Dalle indicazioni obbligatorie da scrivere nel registro (più altre,
consigliabili) derivano di fatto tutti gli altri adempimenti.
2. Il secondo adempimento inderogabile è la valutazione di impatto
(art. 35), necessaria quando un
trattamento che "prevede in particolare l'uso di nuove tecnologie,
considerati la natura, l'oggetto, il contesto e le finalità del trattamento, può
presentare un rischio elevato per i diritti e le libertà delle persone
fisiche".
Il paragrafo 7 dell'art. 35 presenta un elenco minimo delle informazioni che
devono essere inserite nella valutazione di impatto.
Ma c'è un problema: per i paragrafi 4 e 5, le autorità di controllo
nazionali devono rendere pubblico "un elenco delle
tipologie di trattamenti soggetti al requisito di una valutazione d'impatto
sulla protezione dei dati", nonché "un elenco delle tipologie di
trattamenti per le quali non è richiesta una valutazione d'impatto sulla
protezione dei dati".
Il nostro Garante non ha ancora reso pubblici tali elenchi e quindi l'incertezza
è totale.
3. I registri dei trattamenti e le (eventuali) valutazioni di impatto
costituiscono anche un'utile base di partenza per la predisposizione delle informative
(artt. 12 e seguenti) e quindi del
consenso dell'interessato (art.
7).
Anche qui nel GDPR sono previste limitazioni a livello nazionale (art. 23) e anche qui le indicazioni
ritardano, generando altre incertezze.
4. Un altro adempimento che è consigliabile compiere entro il 25
maggio è la nomina del Responsabile della protezione dei dati (RPD o DPO,
Data Protection Officer), nei casi in cui è prevista (artt. 37 e seguenti).

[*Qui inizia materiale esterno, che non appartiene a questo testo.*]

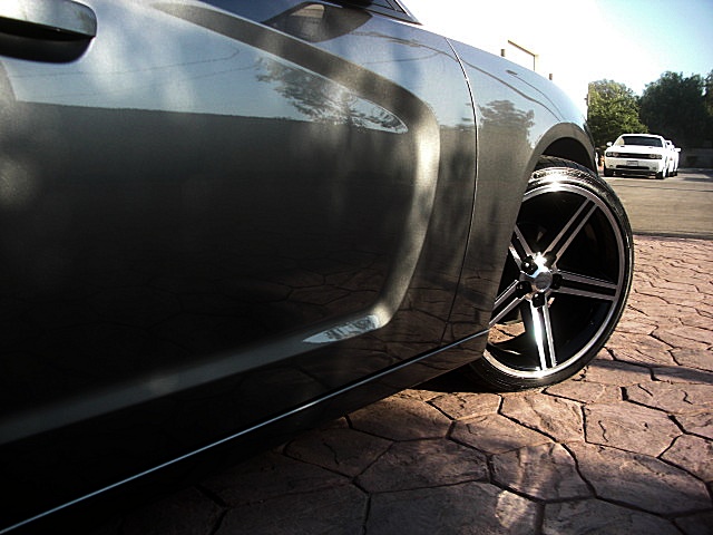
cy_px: 268
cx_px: 356
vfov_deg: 39.7
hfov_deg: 51.4
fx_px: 742
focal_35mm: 36
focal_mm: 6.3
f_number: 2.8
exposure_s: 1/200
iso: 50
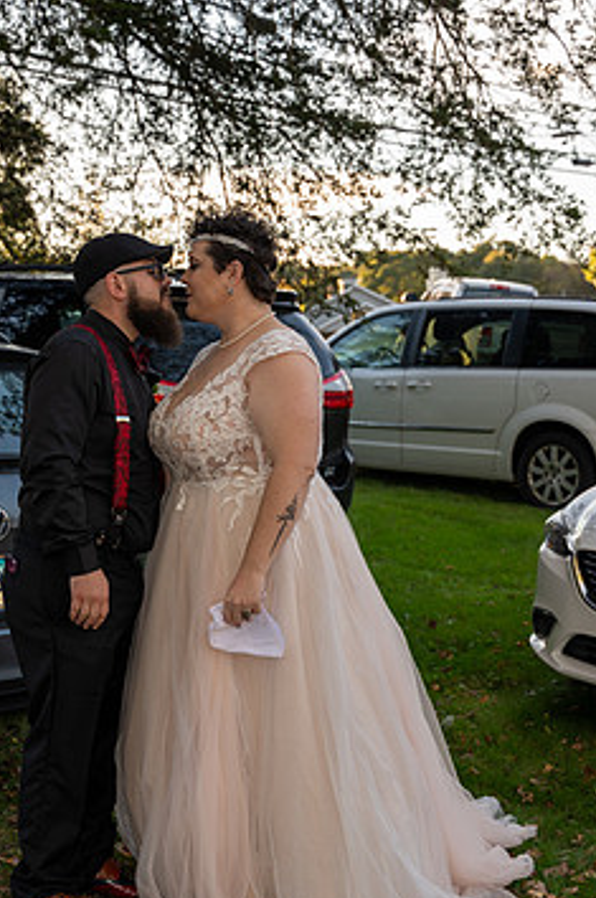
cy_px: 490
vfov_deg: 35.7
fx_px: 1395
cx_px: 308
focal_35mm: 56
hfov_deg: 24.1
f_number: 4
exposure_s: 1/200
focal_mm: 44
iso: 125
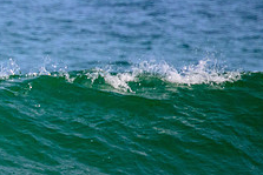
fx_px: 20717
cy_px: 107
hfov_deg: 0.7
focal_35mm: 2834
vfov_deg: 0.5
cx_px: -130
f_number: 11
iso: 1250
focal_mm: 800
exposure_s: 1/2000
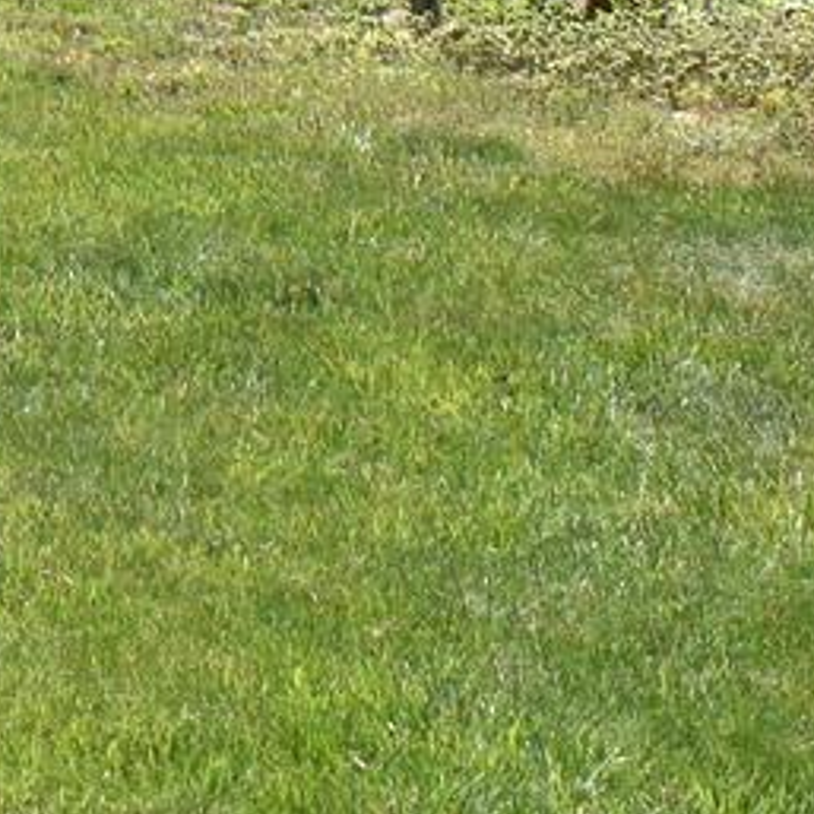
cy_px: -1072
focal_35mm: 183
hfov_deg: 9.2
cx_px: -504
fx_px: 4869
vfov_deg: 8.8
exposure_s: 1/200
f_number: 9
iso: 100
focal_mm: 18
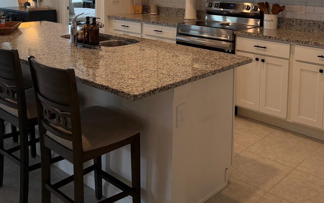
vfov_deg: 29.0
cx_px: 162
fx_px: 371
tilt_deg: -6.2
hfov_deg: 47.2
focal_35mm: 42
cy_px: 11
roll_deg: -0.8
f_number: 1.78
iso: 200
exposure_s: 1/141
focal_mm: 6.76
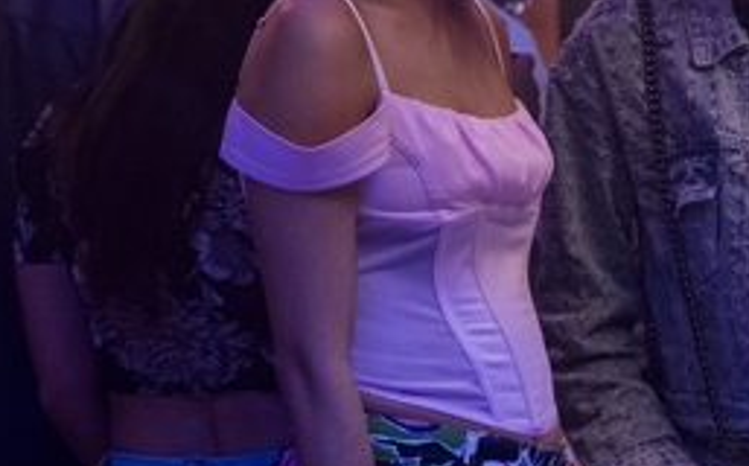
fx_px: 3426
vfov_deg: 7.8
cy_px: 169
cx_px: 714
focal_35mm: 168
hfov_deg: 12.4
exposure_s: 1/125
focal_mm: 50
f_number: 2.8
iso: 6400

Del DPO si è parlato anche troppo e tanti si sono affrettati a proporsi per
questo ruolo. Altri hanno improvvisato corsi e improbabili
"certificazioni" (vedi Certificazioni privacy: fermi tutti, aspettiamo il Garante).

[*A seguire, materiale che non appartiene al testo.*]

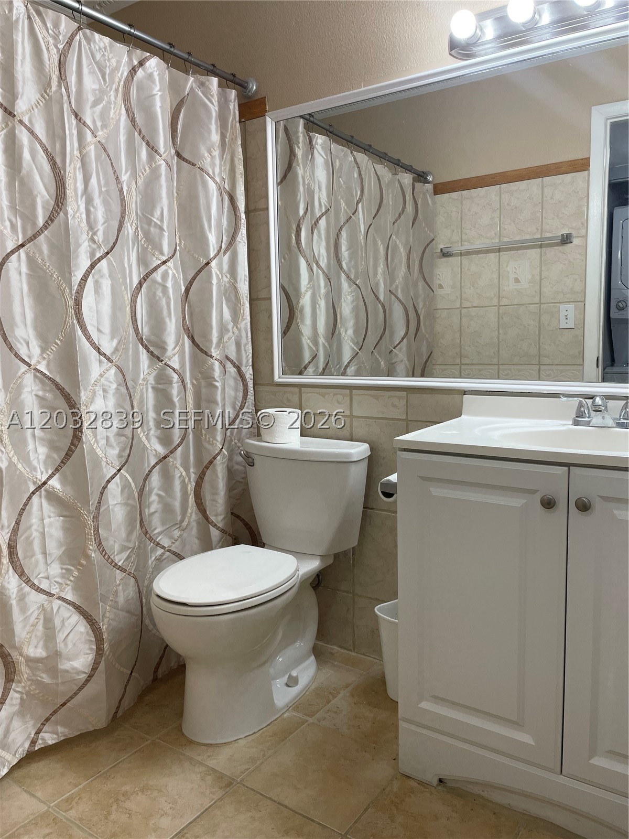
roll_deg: +1.9
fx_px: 630
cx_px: 314
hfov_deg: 53.1
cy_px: 420
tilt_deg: -5.9
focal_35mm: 26
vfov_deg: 67.3
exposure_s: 1/120
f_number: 1.6
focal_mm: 4.2
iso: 64
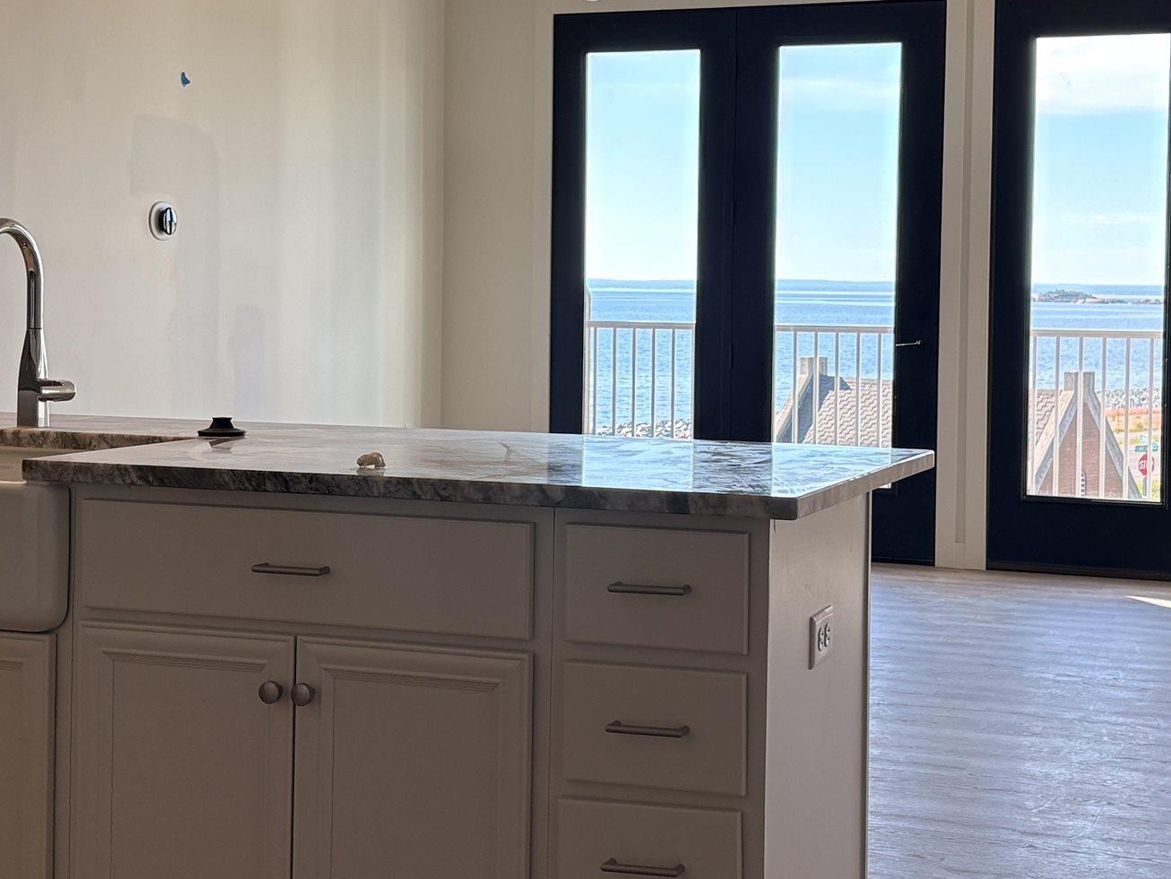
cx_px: 609
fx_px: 2064
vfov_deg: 24.0
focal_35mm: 61
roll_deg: -0.3
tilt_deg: -1.7
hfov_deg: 31.7
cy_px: 349
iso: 64
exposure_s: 1/240
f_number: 1.6
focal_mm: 5.96
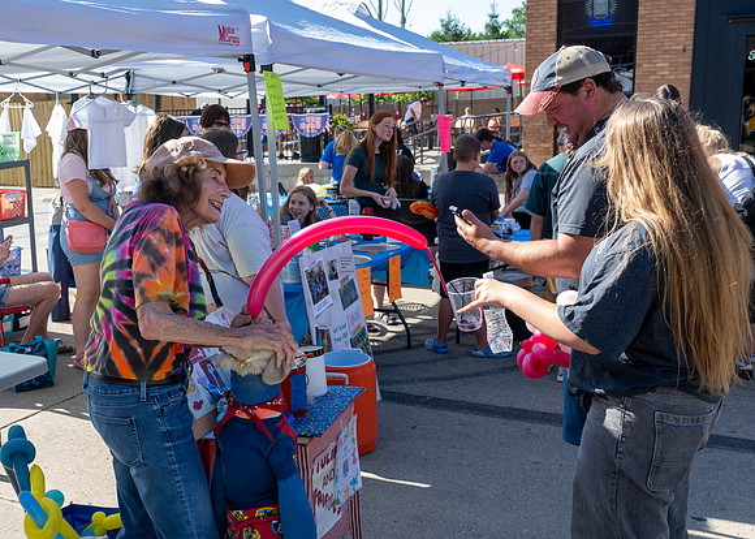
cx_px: 268
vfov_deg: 33.9
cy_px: 270
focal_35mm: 41
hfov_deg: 45.7
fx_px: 884
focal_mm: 26.5
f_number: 6.3
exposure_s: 1/200
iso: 200
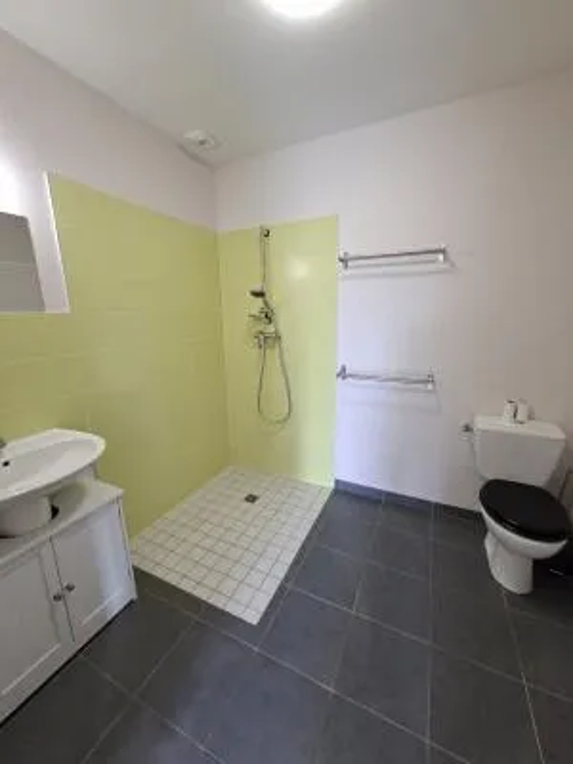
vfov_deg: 106.2
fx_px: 287
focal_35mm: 13
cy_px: 382
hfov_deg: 89.9
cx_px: 286
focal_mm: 1.74
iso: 160
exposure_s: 1/40
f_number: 2.2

Ma sembra che nessuno abbia tenuto conto di un particolare che può rendere
meno appetibile il ruolo di DPO. E' vero che "Il responsabile della
protezione dei dati non è rimosso o penalizzato dal titolare del trattamento o
dal responsabile del trattamento per l'adempimento dei propri compiti" (art. 38), ma è anche vero che
nell'ordinamento italiano c'è la responsabilità civile del professionista, con
tanto di assicurazione obbligatoria. Quindi il titolare (o il responsabile)
potrebbe chiedere al DPO il risarcimento di eventuali danni subiti per causa
sua. E in alcuni casi il conto potrebbe essere salato.
5. E' difficile che chi non ha provveduto in tempo utile possa
risolvere il problema in meno di un mese, ma un altro adempimento, o insieme di
adempimenti, che dovrebbero essere compiuti entro il 25 maggio riguarda la sicurezza
del trattamento (art. 32).
Titolare e responsabile devono "mettere in atto misure tecniche e
organizzative adeguate per garantire un livello di sicurezza adeguato al
rischi". E "livello adeguato" è qualcosa di molto più
impegnativo delle antiche "misure minime", il cui burocratico rispetto
in molti casi poteva bastare a evitare inconvenienti sanzionatori (vedi anche Cifratura dei dati: utile, necessaria o pericolosa? di
Andrea Gelpi) .
Bastano questi cinque punti a mettere al sicuro i titolari da rilievi e
sanzioni dopo il 25 maggio? Probabilmente no, ma ci sono da mettere in conto i
ritardi delle "autorità competenti" che avevano due anni di tempo per
predisporre un passaggio non traumatico dal vecchio al nuovo regime e non hanno
fatto nulla.
C'è il serio rischio di non avere neanche le norme di aggiornamento del
Codice del 2003 (la delega scade il 21 maggio e sembra che il discusso testo
(vedi Lo
schema del "decreto privacy": non solo
incostituzionale) non sia ancora pervenuto alle Commissioni speciali delle
Camere). Mentre il Garante non ha provveduto a fare chiarezza su molti punti, a
cominciare dalla revisione delle norme di propria competenza (vedi GDPR: dal Garante nemmeno i chiarimenti di base di
Paolo Ricchiuto)
E resta il ritardo europeo nell'approvazione del "Regolamento ePrivacy",
che avrebbe dovuto essere applicabile insieme al Regolamento generale, ma che
non si vede ancora all'orizzonte. Come dire che i trenta giorni che mancano al
25 maggio sono solo l'inizio di una lunga serie di "adeguamenti" che
si concluderà – forse – alla fine dell'anno.